The Pensions Regulator has updated it compliance and enforcement policy in relation the pensions dashboard.
It is urging trustees to “act now” to ensure schemes remain fully compliant with these new rules, and warning penalties will be imposed on schemes failing to address this issue.
This updated guidance sets out how the regulator expects trustees and scheme managers to comply with dashboard duties, while also setting out the action that will be taken on schemes that fail to do this. TPR said its approach remains “risk-based and proportionate” but it said there will be clear penalties for non-compliant schemes.
Publishing a blog on this updated guidance, TPR’s interim executive director of strategy, policy and analysis, Nina Blackett says that with connection dates approaching, schemes need to take steps now so they are ready with the right data for launch.
She confirmed TPR will be engaging with “hundreds of schemes” this Autumn, asking them to account for how they are measuring and improving their data.

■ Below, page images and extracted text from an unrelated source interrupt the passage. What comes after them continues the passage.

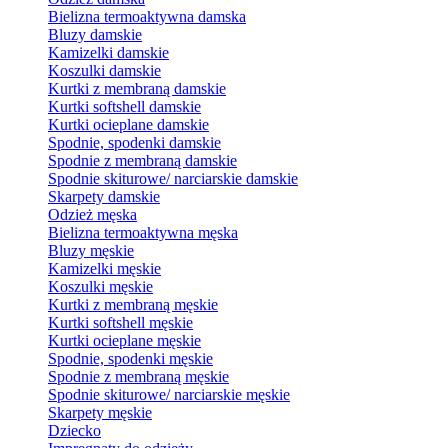
Bielizna termoaktywna damska
Bluzy damskie
Kamizelki damskie
Koszulki damskie
Kurtki z membraną damskie
Kurtki softshell damskie
Kurtki ocieplane damskie
Spodnie, spodenki damskie
Spodnie z membraną damskie
Spodnie skiturowe/ narciarskie damskie
Skarpety damskie
Odzież męska
Bielizna termoaktywna męska
Bluzy męskie
Kamizelki męskie
Koszulki męskie
Kurtki z membraną męskie
Kurtki softshell męskie
Kurtki ocieplane męskie
Spodnie, spodenki męskie
Spodnie z membraną męskie
Spodnie skiturowe/ narciarskie męskie
Skarpety męskie
Dziecko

TPR said many are getting ready to connect in the right way, but there are still some scheme not measuring their data or taking steps to improve this.
She says: “If schemes prepare properly then we are less likely to use enforcement action to ensure they do the right thing. Act now, so we don’t have to.”
Broadstone pension dashboard delivery manager Jon Pocock says: “Today’s update from TPR is a clear indicator that it expects pension scheme trustees and managers to be proactive as they prepare for the implementation of pensions dashboards.
“Rather than wait for enforcement action, TPR has urged schemes to make data improvements to help connect to the infrastructure. The Pensions Dashboards programme was always going to require a collaborative cross-sector approach, and we believe it is fair that schemes take these steps to support the financial wellbeing of their members.”